A wet nonwoven fabric for a liquid filtration filter, wherein the single fiber diameter (D) is in the range of 100 to 1000 nm, and the ratio (L / D) of the fiber length (L) nm to the single fiber diameter (D) nm is 100. It includes 10 to 70% by weight of ultrafine fibers in a range of ˜2500 to the weight of wet nonwoven fabric, the basis weight of wet nonwoven fabric is 20 g / m ² or more, and the density of wet nonwoven fabric is 0.6 g / cm ³ or more. A wet nonwoven fabric for liquid filtration filters. The wet nonwoven fabric for liquid filtration filters according to claim 1, wherein the basis weight of the wet nonwoven fabric is in the range of ²⁰ to 150 g / m2.   Alkali weight reduction processing is performed on a composite fiber in which the ultrafine fiber is made of polyester and has an island component having an island diameter (D) of 100 to 1000 nm and a sea component made of an aqueous polymer that is more easily soluble in alkali solution than the polyester.
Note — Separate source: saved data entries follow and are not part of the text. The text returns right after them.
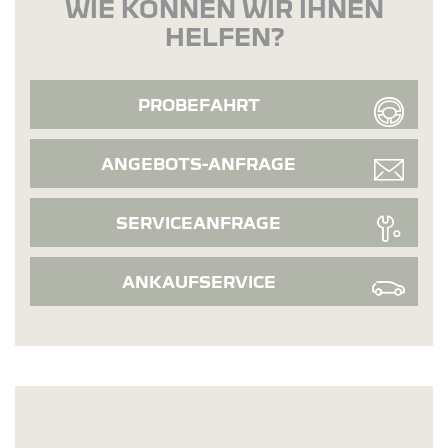
WIE KÖNNEN WIR IHNEN
HELFEN?
PROBEFAHRT
ANGEBOTS-ANFRAGE
SERVICEANFRAGE
ANKAUFSERVICE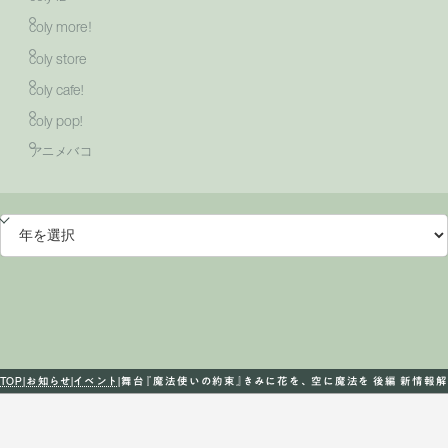
coly more！
coly store
coly cafe!
coly pop!
アニメバコ
TOP
お知らせ
イベント
舞台『魔法使いの約束』きみに花を、空に魔法を 後編 新情報解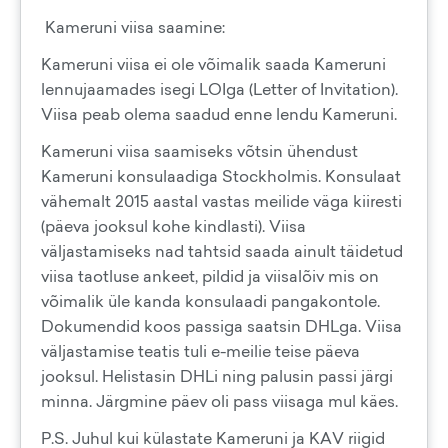
Kameruni viisa saamine:
Kameruni viisa ei ole võimalik saada Kameruni
lennujaamades isegi LOIga (Letter of Invitation).
Viisa peab olema saadud enne lendu Kameruni.
Kameruni viisa saamiseks võtsin ühendust
Kameruni konsulaadiga Stockholmis. Konsulaat
vähemalt 2015 aastal vastas meilide väga kiiresti
(päeva jooksul kohe kindlasti). Viisa
väljastamiseks nad tahtsid saada ainult täidetud
viisa taotluse ankeet, pildid ja viisalõiv mis on
võimalik üle kanda konsulaadi pangakontole.
Dokumendid koos passiga saatsin DHLga. Viisa
väljastamise teatis tuli e-meilie teise päeva
jooksul. Helistasin DHLi ning palusin passi järgi
minna. Järgmine päev oli pass viisaga mul käes.
P.S. Juhul kui külastate Kameruni ja KAV riigid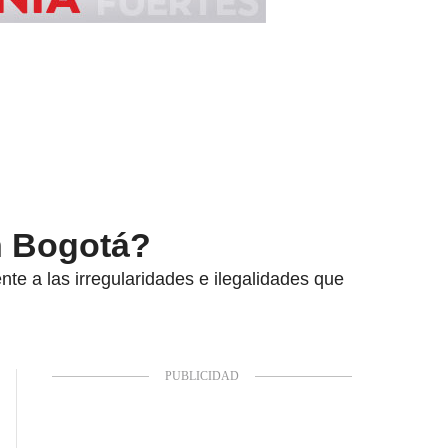
en Bogotá?
nte a las irregularidades e ilegalidades que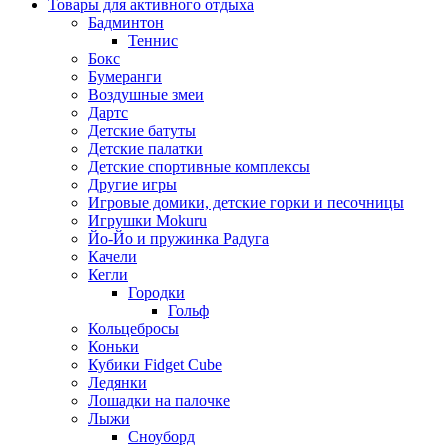
Товары для активного отдыха
Бадминтон
Теннис
Бокс
Бумеранги
Воздушные змеи
Дартс
Детские батуты
Детские палатки
Детские спортивные комплексы
Другие игры
Игровые домики, детские горки и песочницы
Игрушки Mokuru
Йо-Йо и пружинка Радуга
Качели
Кегли
Городки
Гольф
Кольцебросы
Коньки
Кубики Fidget Cube
Ледянки
Лошадки на палочке
Лыжи
Сноуборд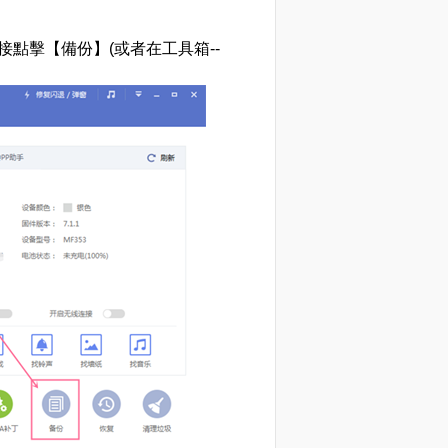
直接點擊【備份】(或者在工具箱--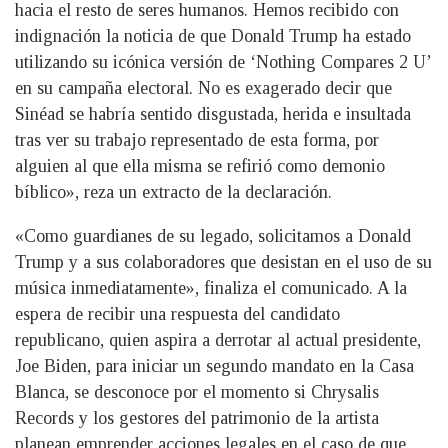
hacia el resto de seres humanos. Hemos recibido con
indignación la noticia de que Donald Trump ha estado
utilizando su icónica versión de ‘Nothing Compares 2 U’
en su campaña electoral. No es exagerado decir que
Sinéad se habría sentido disgustada, herida e insultada
tras ver su trabajo representado de esta forma, por
alguien al que ella misma se refirió como demonio
bíblico», reza un extracto de la declaración.
«Como guardianes de su legado, solicitamos a Donald
Trump y a sus colaboradores que desistan en el uso de su
música inmediatamente», finaliza el comunicado. A la
espera de recibir una respuesta del candidato
republicano, quien aspira a derrotar al actual presidente,
Joe Biden, para iniciar un segundo mandato en la Casa
Blanca, se desconoce por el momento si Chrysalis
Records y los gestores del patrimonio de la artista
planean emprender acciones legales en el caso de que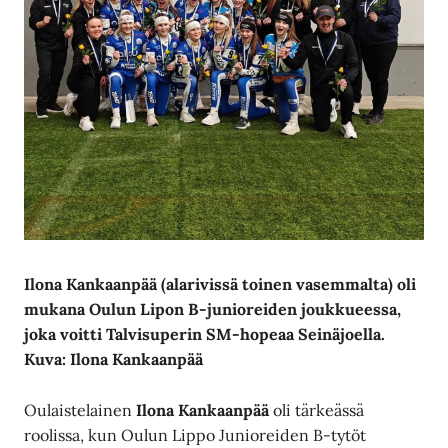
Ilona Kankaanpää (alarivissä toinen vasemmalta) oli
mukana Oulun Lipon B-junioreiden joukkueessa,
joka voitti Talvisuperin SM-hopeaa Seinäjoella.
Kuva: Ilona Kankaanpää
Oulaistelainen
Ilona Kankaanpää
oli tärkeässä
roolissa, kun Oulun Lippo Junioreiden B-tytöt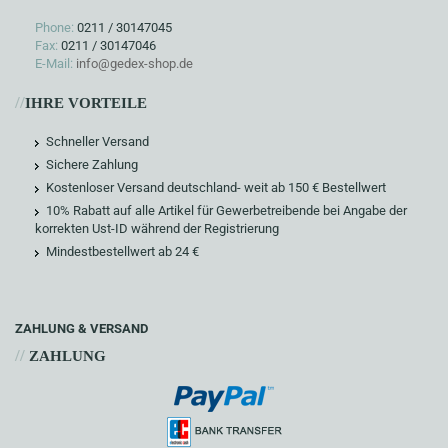
Phone:
0211 / 30147045
Fax:
0211 / 30147046
E-Mail:
info@gedex-shop.de
//
IHRE VORTEILE
Schneller Versand
Sichere Zahlung
Kostenloser Versand deutschland- weit ab 150 € Bestellwert
10% Rabatt auf alle Artikel für Gewerbetreibende bei Angabe der
korrekten Ust-ID während der Registrierung
Mindestbestellwert ab 24 €
ZAHLUNG & VERSAND
//
ZAHLUNG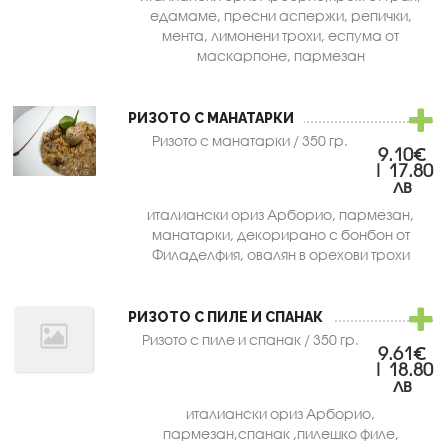
едамаме, пресни аспержи, репички,
мента, лимонени трохи, еспума от
маскарпоне, пармезан
РИЗОТО С МАНАТАРКИ
Ризото с манатарки / 350 гр.
9.10€
| 17.80
лв
италиански ориз Арборио, пармезан,
манатарки, декорирано с бонбон от
Филаделфия, овалян в орехови трохи
РИЗОТО С ПИЛЕ И СПАНАК
Ризото с пиле и спанак / 350 гр.
9.61€
| 18.80
лв
италиански ориз Арборио,
пармезан,спанак ,пилешко филе,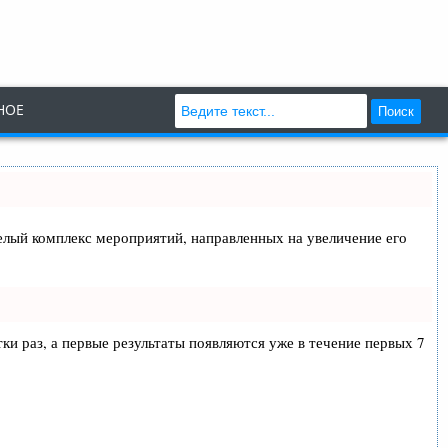
НОЕ
Поиск
 целый комплекс мероприятий, направленных на увеличение его
тки раз, а первые результаты появляются уже в течение первых 7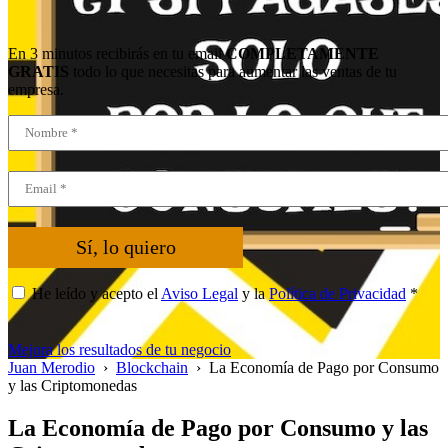
En 3 minutos recibirás en tu email
COMPLETAMENTE
GRATIS
todo lo que necesitas para aumentar las ventas de tu
empresa.
Sí, lo quiero
He leído y acepto el
Aviso Legal
y la
Política de Privacidad
*
Mejora los resultados de tu negocio
Juan Merodio
›
Blockchain
›
La Economía de Pago por Consumo
y las Criptomonedas
La Economía de Pago por Consumo y las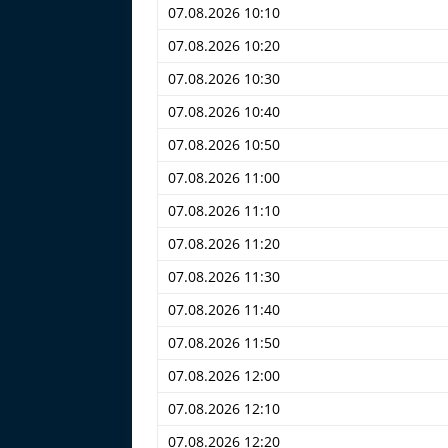
07.08.2026 10:10
07.08.2026 10:20
07.08.2026 10:30
07.08.2026 10:40
07.08.2026 10:50
07.08.2026 11:00
07.08.2026 11:10
07.08.2026 11:20
07.08.2026 11:30
07.08.2026 11:40
07.08.2026 11:50
07.08.2026 12:00
07.08.2026 12:10
07.08.2026 12:20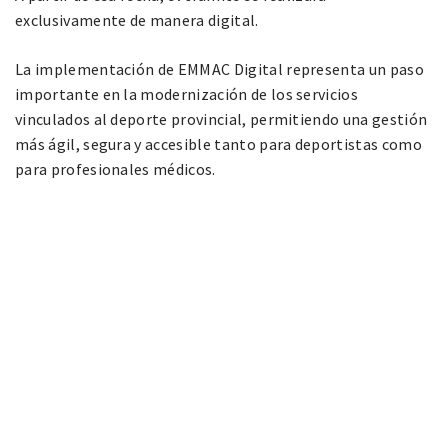
exclusivamente de manera digital.
La implementación de EMMAC Digital representa un paso
importante en la modernización de los servicios
vinculados al deporte provincial, permitiendo una gestión
más ágil, segura y accesible tanto para deportistas como
para profesionales médicos.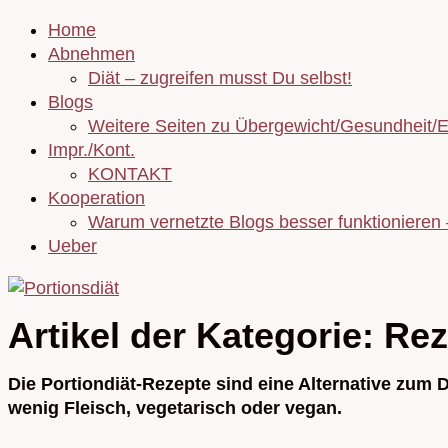
Home
Abnehmen
Diät – zugreifen musst Du selbst!
Blogs
Weitere Seiten zu Übergewicht/Gesundheit/
Impr./Kont.
KONTAKT
Kooperation
Warum vernetzte Blogs besser funktionieren
Ueber
Artikel der Kategorie:
Rez
Die Portiondiät-Rezepte sind eine Alternative zum D
wenig Fleisch, vegetarisch oder vegan.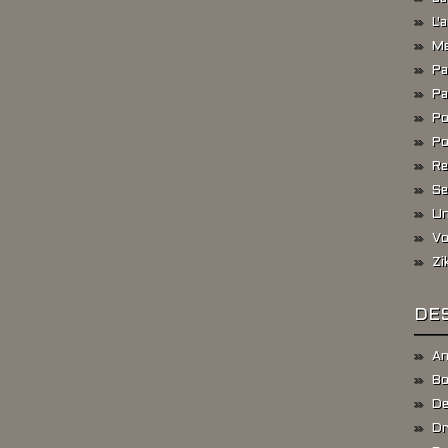
L'
Me
Pa
Pa
Po
Po
Re
Se
Un
Vo
Zi
DES
An
Bo
De
Dr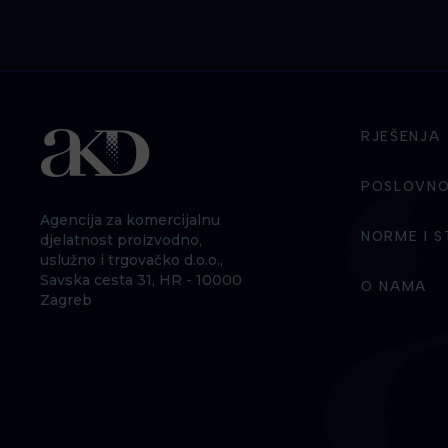
RJEŠENJA
POSLOVNO
Agencija za komercijalnu
NORME I 
djelatnost proizvodno,
uslužno i trgovačko d.o.o.,
Savska cesta 31, HR - 10000
O NAMA
Zagreb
The wet nonwoven fabric for liquid filtration filter according to claim 1, which is an ultrafine fiber obtained by dissolving and removing the sea component.   The wet nonwoven fabric for liquid filtration filters according to any one of claims 1 to 3, wherein the wet nonwoven fabric contains 20 to 90% by weight of binder fibers.   The wet nonwoven fabric for liquid filtration filters according to claim 4, wherein the binder fiber is an unstretched binder fiber.   The wet nonwoven fabric for liquid filtration filters according to any one of claims 1 to 5, wherein the wet nonwoven fabric has a multilayer structure. The wet nonwoven fabric for liquid filtration filters according to any one of claims 1 to 6, wherein the wet nonwoven fabric has an air permeability within a range of 0.1 to 15 cc / cm ² / s.   The wet nonwoven fabric for liquid filtration filters according to claim 1, wherein the wet nonwoven fabric has a tensile strength of 30 N / 15 mm width or more.   The liquid filtration filter which uses the wet nonwoven fabric for liquid filtration filters in any one of Claims 1-8.   The liquid filtration filter according to claim 9, wherein the liquid filtration filter is a support for a separation membrane.